De Jean Paul Tédga
Même si « Aux âmes bien nées, la valeur n’attend point le nombre des années », il est indéniable qu’à 50 ans, Macky, bien que formé à l’école d’Abdoulaye Wade, est encore très jeune, et très frêle au niveau des épaules pour supporter le lourd fardeau du Sénégal.
Je ne m’inscris pas seulement en faux face à la vision des Occidentaux qui imposent leurs modèles aux Africains, vision qui veut que parce que la France, les Etats-Unis et la Grande Bretagne, ont choisi, depuis quelque temps, de privilégier des dirigeants peu âgés, à la tête de leur Etat, l’Afrique, aussi, devrait en faire de même. Eux c’est eux. Nous c’est nous. A chacun sa stratégie pour aller vers le bien-être et le progrès de ses populations.
Si j’étais le conseiller de Macky Sall, j’aurais fait interdire le très intempestif soutien dont il bénéficie des médias occidentaux particulièrement français. Au lieu de l’aider, un tel soutien (qui laisse croire que Macky candidat de la France et des Occidentaux a déjà plié l’élection), risque de constituer un handicap majeur pour cet ancien disciple d’Abdoulaye Wade. Car, au moment de jeter son bulletin dans l’urne, l’électeur sénégalais qui passe pour être (avec le Sud-Africain), le plus avisé du continent, va réfléchir aux enjeux auxquels le Sénégal et l’Afrique font face, avant de se déterminer. Il pourra se dire que le Mali qui, hier, encore, vivait en paix, est, actuellement, déstabilisé avec plus de 200.000 réfugiés à la clé, après seulement deux mois de conflit dans le Nord, et tout cela, à cause des pays qui soutiennent Macky. Le retour à la guerre au Mali peut interpeller l’électeur sénégalais au moment du vote. Il pourra aussi se souvenir que Kadhafi qui aimait, particulièrement, le Sénégal (et qui a refusé jusqu’au dernier moment d’écouter Abdoulaye Wade qui s’était invité à Tripoli pour le supplier de quitter le pouvoir afin d’avoir au moins sa vie sauve) en a été chassé alors qu’il n’avait rien fait aux Français ni aux Américains, ni à personne, avant sa chute.

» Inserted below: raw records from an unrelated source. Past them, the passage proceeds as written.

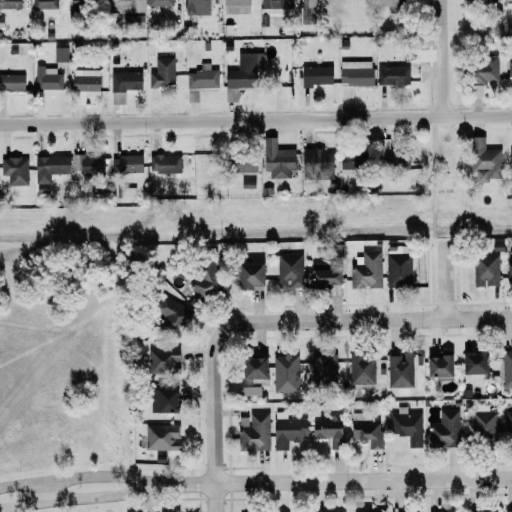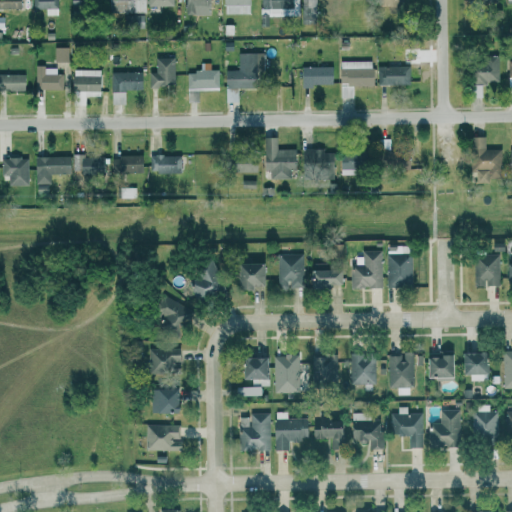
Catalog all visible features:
building: (480, 0)
building: (506, 0)
building: (158, 2)
building: (8, 3)
building: (81, 3)
building: (389, 3)
building: (45, 5)
building: (125, 6)
building: (195, 6)
building: (234, 6)
building: (278, 6)
building: (306, 9)
building: (135, 21)
building: (1, 24)
building: (58, 53)
road: (440, 58)
building: (509, 67)
building: (482, 69)
building: (160, 72)
building: (352, 74)
building: (391, 74)
building: (241, 75)
building: (313, 75)
building: (46, 76)
building: (200, 76)
building: (11, 81)
building: (84, 84)
building: (121, 84)
road: (256, 119)
road: (437, 122)
road: (441, 152)
building: (275, 158)
building: (481, 159)
building: (353, 160)
building: (314, 161)
building: (508, 161)
building: (241, 162)
building: (86, 163)
building: (127, 163)
building: (160, 163)
road: (433, 163)
building: (48, 166)
building: (13, 169)
building: (126, 191)
road: (434, 223)
building: (288, 269)
building: (365, 269)
building: (396, 269)
building: (484, 269)
building: (507, 272)
road: (429, 273)
building: (246, 274)
building: (204, 277)
building: (321, 277)
road: (443, 277)
building: (170, 311)
road: (288, 317)
building: (162, 358)
building: (470, 363)
building: (436, 365)
building: (250, 367)
building: (322, 367)
building: (360, 367)
building: (506, 368)
building: (284, 371)
building: (244, 390)
building: (161, 399)
building: (508, 417)
building: (483, 421)
building: (406, 425)
building: (325, 427)
building: (443, 428)
building: (286, 429)
building: (252, 431)
building: (365, 431)
building: (158, 435)
road: (76, 479)
road: (332, 479)
road: (47, 491)
road: (215, 496)
road: (77, 497)
building: (163, 510)
building: (507, 510)
building: (409, 511)
building: (444, 511)
building: (482, 511)
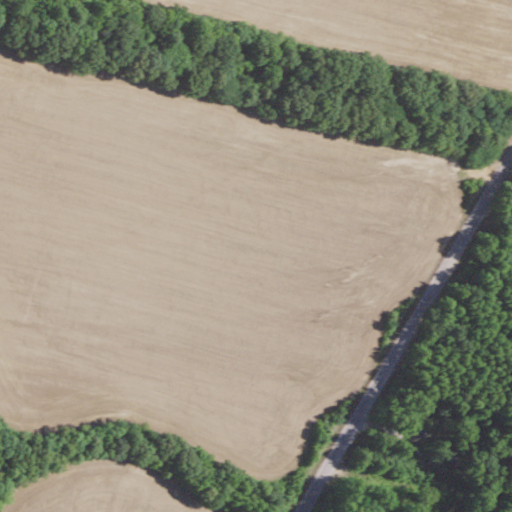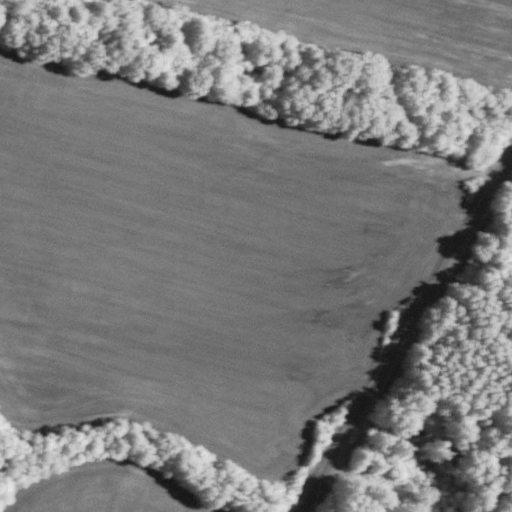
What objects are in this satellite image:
road: (405, 334)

Les exemples de l’ingérence multiforme des pays du Nord dans les affaires du continent noir sont tellement nombreux que Macky n’a pas à se glorifier de bénéficier du très encombrant soutien des pays qui maintiennent l’Afrique dans la pauvreté et le sous-développement. Abdoulaye Wade ne pourrait-il pas finalement devenir l’arroseur de ceux qui voulaient l’arroser ? Cela risque bien d’être le cas.
Enfin, Macky ne surmontera pas aussi facilement le vote anti-peul qui fut fatal à Celou Dalein Diallo en Guinée en 2010 alors qu’au premier tour, il avait dépassé 43,69% avant de bénéficier du soutien de Sidya Touré avec ses 13,62%. Ce total arithmétique n’a pas empêché Alpha Condé avec ses modestes 18,25% obtenus au premier tour à le battre au deuxième tour. Aujourd’hui, c’est bien Alpha Condé qui préside aux destinées de la Guinée et Celou malgré son élection « pliée » comme on entendait dire à Conakry, n’a que ses yeux pour pleurer. Au deuxième tour, il n’avait eu que 47,5% contre 52,5% pour Alpha Condé.
Que voudrais-je dire par là ? Que la science électorale n’est pas encore programmable sur les ordinateurs d’Afrique, comme c’est le cas peut-être en Occident. Sous les tropiques, en effet, le soleil réserve encore et toujours de bien bonnes surprises.